(Problem to work on): Filter this listing down to the lines that contain the word "抗日名将", and copy them.

(Supplied information):

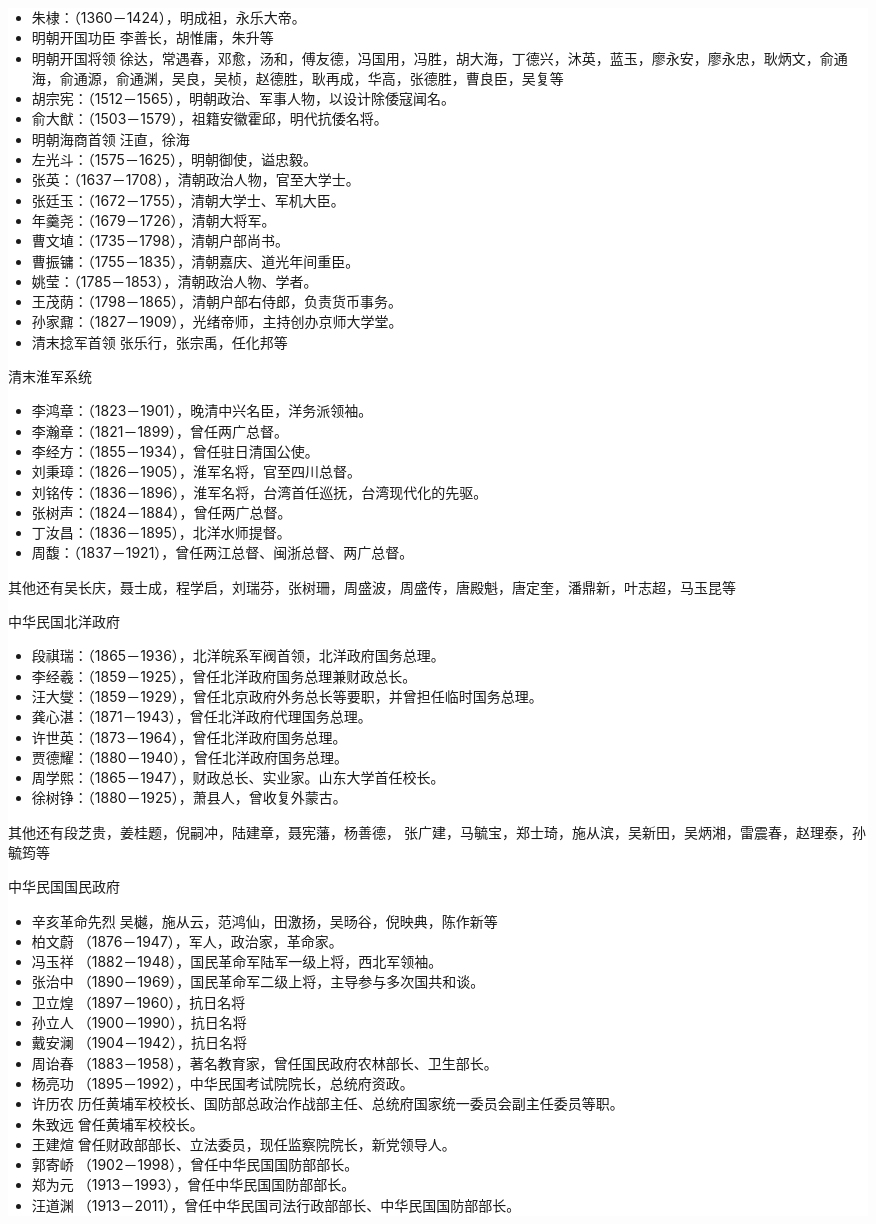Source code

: * 朱棣：（1360－1424），明成祖，永乐大帝。
* 明朝开国功臣 李善长，胡惟庸，朱升等
* 明朝开国将领 徐达，常遇春，邓愈，汤和，傅友德，冯国用，冯胜，胡大海，丁德兴，沐英，蓝玉，廖永安，廖永忠，耿炳文，俞通海，俞通源，俞通渊，吴良，吴桢，赵德胜，耿再成，华高，张德胜，曹良臣，吴复等
* 胡宗宪：（1512－1565），明朝政治、军事人物，以设计除倭寇闻名。
* 俞大猷：（1503－1579），祖籍安徽霍邱，明代抗倭名将。
* 明朝海商首领 汪直，徐海
* 左光斗：（1575－1625），明朝御使，谥忠毅。
* 张英：（1637－1708），清朝政治人物，官至大学士。
* 张廷玉：（1672－1755），清朝大学士、军机大臣。
* 年羹尧：（1679－1726），清朝大将军。
* 曹文埴：（1735－1798），清朝户部尚书。
* 曹振镛：（1755－1835），清朝嘉庆、道光年间重臣。
* 姚莹：（1785－1853），清朝政治人物、学者。
* 王茂荫：（1798－1865），清朝户部右侍郎，负责货币事务。
* 孙家鼐：（1827－1909），光绪帝师，主持创办京师大学堂。
* 清末捻军首领 张乐行，张宗禹，任化邦等

清末淮军系统

* 李鸿章：（1823－1901），晚清中兴名臣，洋务派领袖。
* 李瀚章：（1821－1899），曾任两广总督。
* 李经方：（1855－1934），曾任驻日清国公使。
* 刘秉璋：（1826－1905），淮军名将，官至四川总督。
* 刘铭传：（1836－1896），淮军名将，台湾首任巡抚，台湾现代化的先驱。
* 张树声：（1824－1884），曾任两广总督。
* 丁汝昌：（1836－1895），北洋水师提督。
* 周馥：（1837－1921），曾任两江总督、闽浙总督、两广总督。

其他还有吴长庆，聂士成，程学启，刘瑞芬，张树珊，周盛波，周盛传，唐殿魁，唐定奎，潘鼎新，叶志超，马玉昆等

中华民国北洋政府

* 段祺瑞：（1865－1936），北洋皖系军阀首领，北洋政府国务总理。
* 李经羲：（1859－1925），曾任北洋政府国务总理兼财政总长。
* 汪大燮：（1859－1929），曾任北京政府外务总长等要职，并曾担任临时国务总理。
* 龚心湛：（1871－1943），曾任北洋政府代理国务总理。
* 许世英：（1873－1964），曾任北洋政府国务总理。
* 贾德耀：（1880－1940），曾任北洋政府国务总理。
* 周学熙：（1865－1947），财政总长、实业家。山东大学首任校长。
* 徐树铮：（1880－1925），萧县人，曾收复外蒙古。

其他还有段芝贵，姜桂题，倪嗣冲，陆建章，聂宪藩，杨善德， 张广建，马毓宝，郑士琦，施从滨，吴新田，吴炳湘，雷震春，赵理泰，孙毓筠等

中华民国国民政府

* 辛亥革命先烈 吴樾，施从云，范鸿仙，田激扬，吴旸谷，倪映典，陈作新等
* 柏文蔚 （1876－1947），军人，政治家，革命家。
* 冯玉祥 （1882－1948），国民革命军陆军一级上将，西北军领袖。
* 张治中 （1890－1969），国民革命军二级上将，主导参与多次国共和谈。
* 卫立煌 （1897－1960），抗日名将
* 孙立人 （1900－1990），抗日名将
* 戴安澜 （1904－1942），抗日名将
* 周诒春 （1883－1958），著名教育家，曾任国民政府农林部长、卫生部长。
* 杨亮功 （1895－1992），中华民国考试院院长，总统府资政。
* 许历农 历任黄埔军校校长、国防部总政治作战部主任、总统府国家统一委员会副主任委员等职。
* 朱致远 曾任黄埔军校校长。
* 王建煊 曾任财政部部长、立法委员，现任监察院院长，新党领导人。
* 郭寄峤 （1902－1998），曾任中华民国国防部部长。
* 郑为元 （1913－1993），曾任中华民国国防部部长。
* 汪道渊 （1913－2011），曾任中华民国司法行政部部长、中华民国国防部部长。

(Completed task):
* 卫立煌 （1897－1960），抗日名将
* 孙立人 （1900－1990），抗日名将
* 戴安澜 （1904－1942），抗日名将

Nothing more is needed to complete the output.